Attribute charts are a kind of control chart to display information about defects and defectives. They help you visualize the enemy–variation!

Just like the name would indicate, Attribution Charts are for attribute data–data that can be counted. In other words, the data that counts the number of defective items or the number of defects per unit. At the same time, variable charts like X̅ and R charts are used for measurable quantities such as length, weight, and height.

If your process can be measured in attribute data, then attribute charts can show you exactly where in the process you’re having problems, if any.

**Defect vs. Defective**

A defect is a non-conformity that does not meet the customer’s requirements. A product or service may have one or more defects but is defective only if defects prevent the product from functioning.

Defects are the subsets of defective and can be categorized as minor, medium, and major based on criticality. Often non-conformity is used to signify the defects. For example, dimension differences or the failure of visual, safety, and functional requirements, etc.

Defect analysis is carried out based on the Poisson distribution (evaluates the rate of defects in the process) using the following methods.

- 1 sample Poisson rate test
- 2 sample Poisson rate test
- c chart ( for constant sample size)
- u chart (for variable sample size)
- Poisson capability analysis

A product or service that has one or more defects and it is not suitable for use. In other words, a product or service is defective if the defect(s) existing in it affects its functionality.

Often non-conforming is used to signify the defectives—each product or service experiences only two choices, i.e., defective or not.

Using the following methods, a defective analysis is carried out based on Binomial distribution (evaluates the proportion of defectives in the process).

- 1 proportion test
- 2 proportion test
- p chart ( for variable sample size)
- np chart (for constant sample size)
- Binomial capability analysis

**Selection of control chart**

The control chart is a graph used to study how a process changes over time. A control chart always has a central line for the average, an upper line for the upper control limit, and the lower line for the lower control limit. The control limits are ±3σ from the centerline.

Selection of the appropriate control chart is very important in control charts mapping, otherwise ended up with inaccurate control limits for the data.

## Using Attribute Charts

Attribute charts are used for charting either-or conditions over time for either static sample sizes (ex 10 samples every week) or varying sample sizes.
★ ★ ★ ★ ★ ★ ★
§ **SHORT PROBLEM 1**:
Answer these questions from the text on attribute charts:
(a) How far from the centerline are the control limits set?
(b) On which distribution is defect analysis based?
(c) Which chart is listed for constant sample size in defective analysis?
§ **SHORT PROBLEM 2**: In the text on attribute charts, list every method named for carrying out defective analysis based on the Binomial distribution.
§ **SHORT PROBLEM 3**: Continue the text on attribute charts from its last sentence, keeping its tone and subject.

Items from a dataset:
★ ★ ★ ★ ★ ★ ★
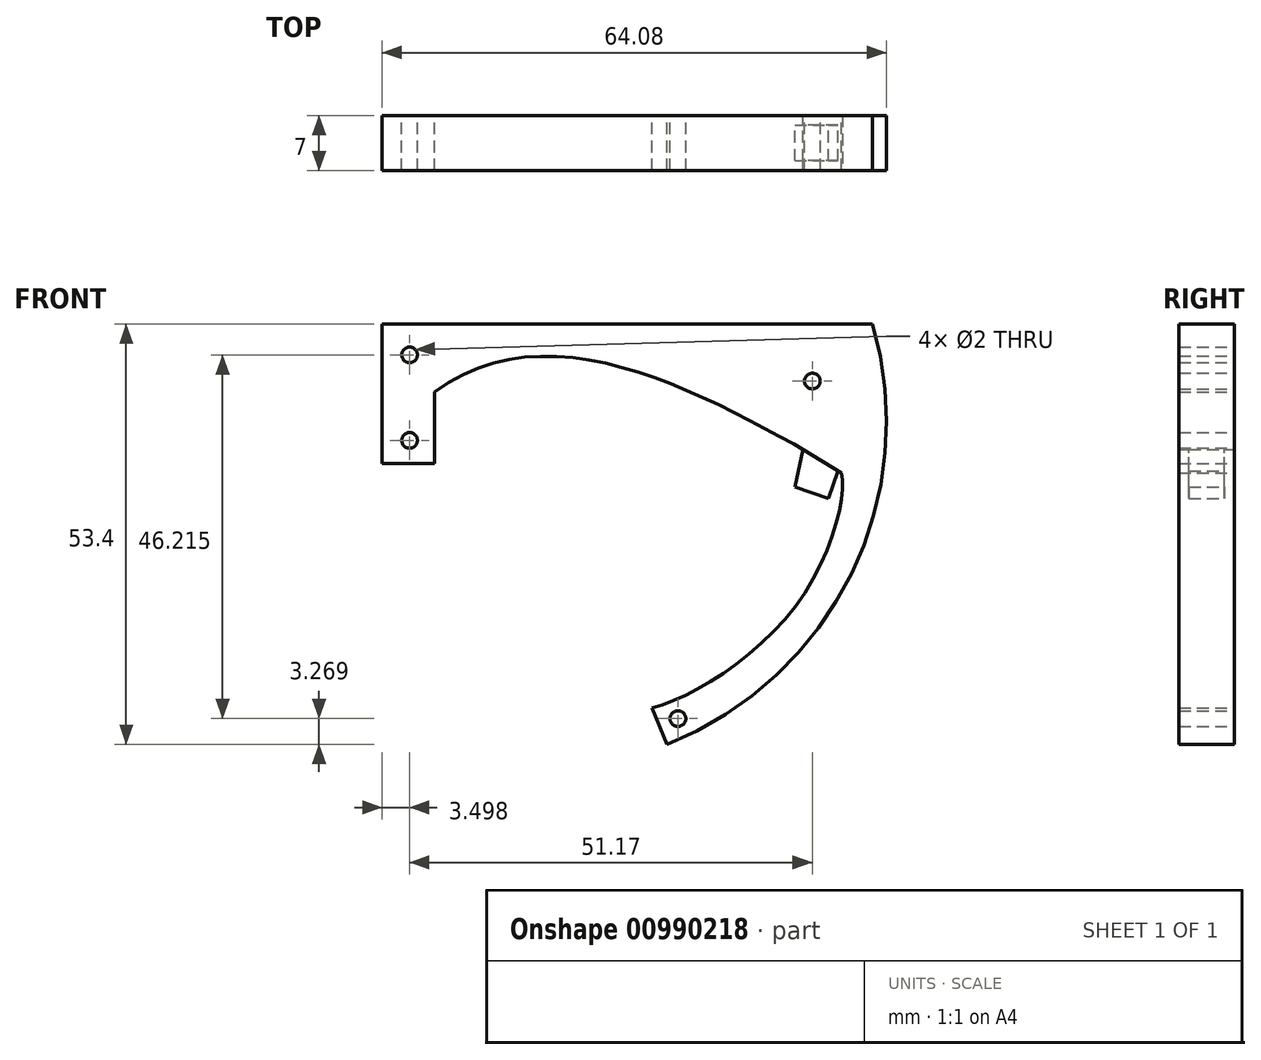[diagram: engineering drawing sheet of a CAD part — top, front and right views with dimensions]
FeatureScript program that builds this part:
annotation { "Feature Type Name" : "Feature", "Feature Type Description" : "" }
export const myFeature = defineFeature(function(context is Context, id is Id, definition is map)
    precondition{}
    {
        {
            var Q0;
            Q0=qCreatedBy(makeId("Front.planeOp"),FACE);
            var sketch = newSketch(context, id + "F0", { "sketchPlane" : qUnion([Q0])});
            skLineSegment(sketch, "E0", {"start": v(0, 21.44) * mm, "end": v(62.3, 21.44) * mm});
            skLineSegment(sketch, "E1", {"start": v(34.3, -27.32) * mm, "end": v(36.18, -31.96) * mm});
            skArc(sketch, "E2", {"start": v(36.18, -31.96) * mm, "mid": v(59.6, -10.33) * mm, "end": v(62.3, 21.44) * mm});
            skCircle(sketch, "E3", {"center": v(3.5, 17.52) * mm, "radius": 1 * mm});
            skCircle(sketch, "E4", {"center": v(3.5, 6.66) * mm, "radius": 1 * mm});
            skCircle(sketch, "E5", {"center": v(54.67, 14.2) * mm, "radius": 1 * mm});
            skCircle(sketch, "E6", {"center": v(37.59, -28.7) * mm, "radius": 1 * mm});
            skCircle(sketch, "E7", {"center": v(19.82, 11.13) * mm, "radius": 1 * mm, "construction": true});
            skLineSegment(sketch, "E8", {"start": v(0, 21.44) * mm, "end": v(0, 3.73) * mm});
            skLineSegment(sketch, "E9", {"start": v(6.67, 3.73) * mm, "end": v(6.67, 12.79) * mm});
            skFitSpline(sketch, "E10", {"points": [v(34.3, -27.32) * mm, v(52.88, -13.89) * mm, v(58.33, 2.5) * mm], "startDerivative": vector(28.58, 7.3) * mm, "endDerivative": vector(-4.8, 17.89) * mm});
            skLineSegment(sketch, "E11", {"start": v(58.33, 2.5) * mm, "end": v(53.49, 5.5) * mm});
            skFitSpline(sketch, "E12", {"points": [v(6.67, 12.79) * mm, v(52.3, 6.17) * mm], "startDerivative": vector(41.09, 30.77) * mm, "endDerivative": vector(41.7, -23.1) * mm});
            skLineSegment(sketch, "E13", {"start": v(52.43, 0.74) * mm, "end": v(53.49, 5.5) * mm});
            skLineSegment(sketch, "E14", {"start": v(0, 0) * mm, "end": v(0, 3.73) * mm, "construction": true});
            skLineSegment(sketch, "E15", {"start": v(36.33, -26.67) * mm, "end": v(36.26, -26.54) * mm, "construction": true});
            skLineSegment(sketch, "E16", {"start": v(36.26, -26.54) * mm, "end": v(9.74, -26.9) * mm, "construction": true});
            skFitSpline(sketch, "E17", {"points": [v(7, 3.73) * mm, v(29.13, 3.73) * mm], "startDerivative": vector(31, 59.2) * mm, "endDerivative": vector(6.79, -24.68) * mm, "construction": true});
            skFitSpline(sketch, "E18", {"points": [v(38.66, -22.42) * mm, v(36.26, -26.54) * mm], "startDerivative": vector(0.1, -0.88) * mm, "endDerivative": vector(-2.4, -0.14) * mm, "construction": true});
            skLineSegment(sketch, "E19", {"start": v(38.66, -22.42) * mm, "end": v(40.62, -20.92) * mm, "construction": true});
            skLineSegment(sketch, "E20", {"start": v(40.62, -20.92) * mm, "end": v(38.56, -16.92) * mm, "construction": true});
            skLineSegment(sketch, "E21", {"start": v(38.56, -16.92) * mm, "end": v(36.96, -17.74) * mm, "construction": true});
            skLineSegment(sketch, "E22", {"start": v(39.59, -18.92) * mm, "end": v(37.73, -19.87) * mm, "construction": true});
            skLineSegment(sketch, "E23", {"start": v(197.2, -24.34) * mm, "end": v(197.2, -21.9) * mm, "construction": true});
            skLineSegment(sketch, "E24", {"start": v(34.44, -21.9) * mm, "end": v(32.2, -21.9) * mm, "construction": true});
            skLineSegment(sketch, "E25", {"start": v(17.97, -26.78) * mm, "end": v(17.97, -26.79) * mm, "construction": true});
            skLineSegment(sketch, "E26", {"start": v(52.3, 6.17) * mm, "end": v(53.49, 5.5) * mm});
            skLineSegment(sketch, "E27", {"start": v(0, 3.73) * mm, "end": v(6.67, 3.73) * mm});
            skLineSegment(sketch, "E28", {"start": v(52.43, 0.74) * mm, "end": v(56.68, -0.74) * mm});
            skLineSegment(sketch, "E29", {"start": v(56.68, -0.74) * mm, "end": v(57.9, 2.76) * mm});
            skSolve(sketch);
        }
        {
            var Q0;
            Q0=makeQuery(id+"F0.imprint","IMPRINT",FACE,{"disambiguationData":[TD([[makeQuery(id+"F0.imprint","IMPRINT",EDGE,{"derivedFrom":sQuery(id+"F0.wireOp",EDGE,"E0")}),-1.0]])]});
            extrude(context, id + "F1", {"entities" : qUnion([Q0]), "endBound" : BoundingType.SYMMETRIC, "depth" : 7 * mm, "offsetDistance" : 25 * mm});
        }
        {
            var Q0;
            {var subQ0=sQuery(id+"F0.wireOp",EDGE,"E13");Q0=makeQuery(id+"F0.imprint","IMPRINT",FACE,{"disambiguationData":[TD([[makeQuery(id+"F0.imprint","IMPRINT",EDGE,{"derivedFrom":subQ0}),-1.0]])]});}
            var Q1;
            {var subQ0=sQuery(id+"F0.wireOp",EDGE,"nWu9F3C5-wLr1-OKcC-3tod-9i7FgU31WUD7");Q1=makeQuery(id+"F0.imprint","IMPRINT",FACE,{"disambiguationData":[TD([[makeQuery(id+"F0.imprint","IMPRINT",EDGE,{"derivedFrom":subQ0}),1.0]])]});}
            extrude(context, id + "F2", {"entities" : qUnion([Q0, Q1]), "operationType" : NewBodyOperationType.ADD, "endBound" : BoundingType.SYMMETRIC, "depth" : 4.5 * mm, "offsetDistance" : 25 * mm});
        }
    });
★ ★ ★ ★ ★ ★ ★
§ **TASK RESPONSE 1**:
(a) ±3σ
(b) The Poisson distribution
(c) The np chart

§ **TASK RESPONSE 2**:
- 1 proportion test
- 2 proportion test
- p chart (for variable sample size)
- np chart (for constant sample size)
- Binomial capability analysis

§ **TASK RESPONSE 3**:
Six Sigma certification exams like to throw curveballs about how and when to apply certain attribute charts to different situations. Here’s a quick way for you to determine which chart to use in which situation.

## Types of Attribute Charts

There are four types of Attribute Charts:

### How to Pick Which Attribute Chart to Use for Defects or Defectives

Assuming that one or more defects in a product make the product entirely defective, you can use the following guide to pick which one to use. For example, If the Quality inspector monitors 100 bottles of information every shift, then it is a constant lot size. Similarly, if the quality inspection monitors 10% of bottle information from the production, the lot size varies based on the number of bottles produced on that particular shift.

## Different Attribute Charts

There are four main attribute charts. Let’s take a close look at each.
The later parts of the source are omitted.